The liberals who resist all limits on scientific and technological interference in human reproduction accuse conservative of being anti-science and anti-progress. But adjusting the bodies of women for the convenience of men in such a way as to cause them to die young of cancer is not progress. They confuse technology with science and blithely assume that anything a scientist can do should be done just because it is technically feasible. From test tube babies to cloning and surrogate motherhood - if it can be done technically then it is automatically enlightened to do it and anyone who opposes doing it is called anti-science and other names. The reality is that the Pill has contributed to a technological and social revolution that has brought great harm to women, families and ultimately to society as a whole. Both the Pill and abortion hurt women and if anyone is "liberated," it is not women but promiscuous men.

In the future people will look back on this period of history and shake their heads over the way women's bodies had to be butchered, medicated and invaded all in the name of sexual promiscuity. They will wonder why the late 20th and 21st centuries were so dominated by the worst of men and why there were no real feminists to defend the health and bodily integrity of women. They will also wonder why science could be so often suppressed in the name of an irrational and death-dealing ideology, for the sexual revolution is the spear tip of the culture of death.
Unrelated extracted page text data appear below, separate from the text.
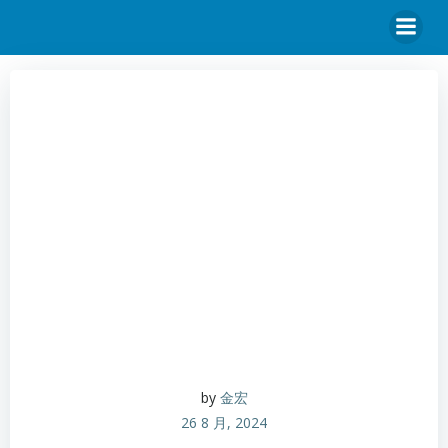
by
金宏
26 8 月, 2024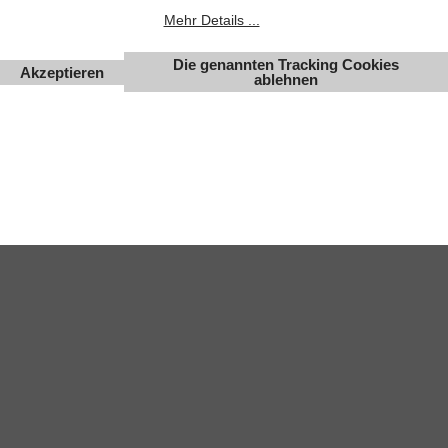
Mehr Details ...
Änderungen, Irrtümer und Zwischenverkauf vorbehalten.
Die genannten Tracking Cookies
Akzeptieren
ablehnen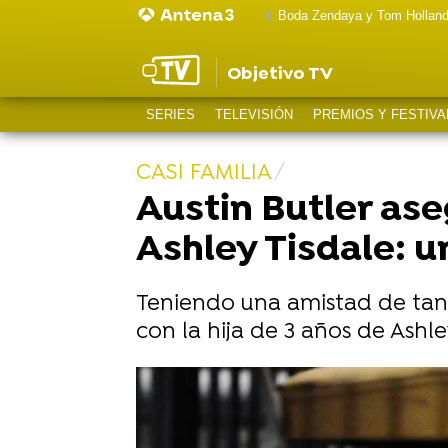
Boda Zendaya y Tom Hollan
Objetivo TV
SERIES
TELEVISIÓN
PREMIOS Y FESTIVA
CASI FAMILIA
Austin Butler aseg
Ashley Tisdale: 
Teniendo una amistad de tant
con la hija de 3 años de Ashle
Zac Efron reacciona a los embar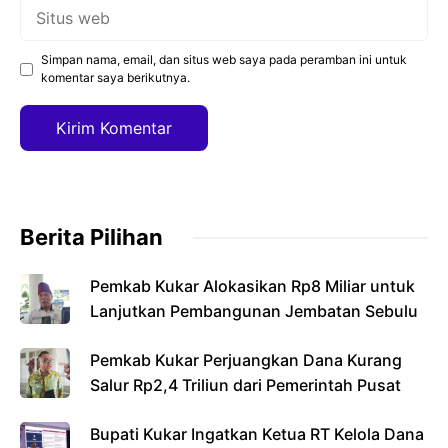
Situs
web
Simpan nama, email, dan situs web saya pada peramban ini untuk
komentar saya berikutnya.
Berita Pilihan
Pemkab Kukar Alokasikan Rp8 Miliar untuk
Lanjutkan Pembangunan Jembatan Sebulu
Pemkab Kukar Perjuangkan Dana Kurang
Salur Rp2,4 Triliun dari Pemerintah Pusat
Bupati Kukar Ingatkan Ketua RT Kelola Dana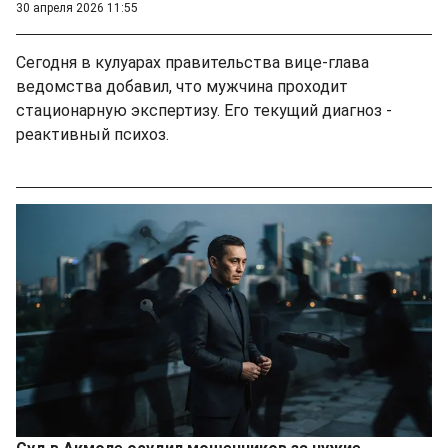
30 апреля 2026 11:55
Сегодня в кулуарах правительства вице-глава
ведомства добавил, что мужчина проходит
стационарную экспертизу. Его текущий диагноз -
реактивный психоз.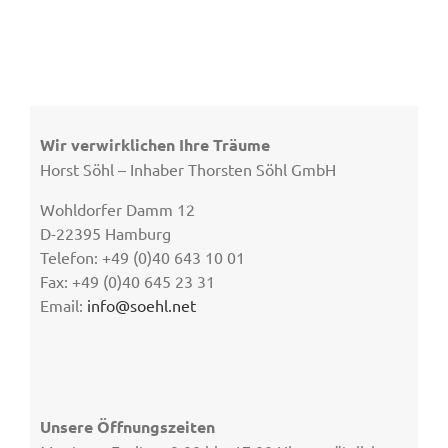
Wir verwirklichen Ihre Träume
Horst Söhl – Inhaber Thorsten Söhl GmbH
Wohldorfer Damm 12
D-22395 Hamburg
Telefon: +49 (0)40 643 10 01
Fax: +49 (0)40 645 23 31
Email:
info@soehl.net
Unsere Öffnungszeiten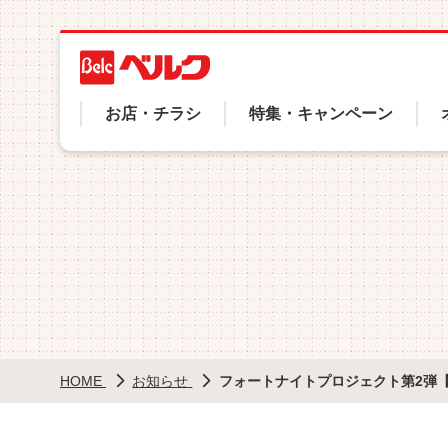
メ
イ
ン
コ
ヘ
ン
お店・チラシ
特集・キャンペーン
テ
ッ
ン
ツ
ダ
に
ー
移
動
メ
ニ
ュ
HOME
お知らせ
フォートナイトプロジェクト第2弾【[ベルク]
ー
It is time for men to stand up and take responsibility by not pressuring women to engage in practices like hormonal contraception and abortion that harm them. If men were willing to be responsible in their relations with women, then women would not feel pressured to do what they now feel society expects of them. But women also have the responsibility to say no to the strong social pressure to be sexually available even at the expense of their own health.

_________

UPDATE: You might want to check out this link to a blog on "About.com" which is owned by the New York Times. So it is hardly a "right-wing pro-life organization." Also, Jill Stanek has a good summary of the political fall-out so far from the new NCI study. Women should be up in arms about this manipulation and deceit and they should be burning their birth control pills on the steps of the big pharmaceutical companies that have gotten rich off their exploitation.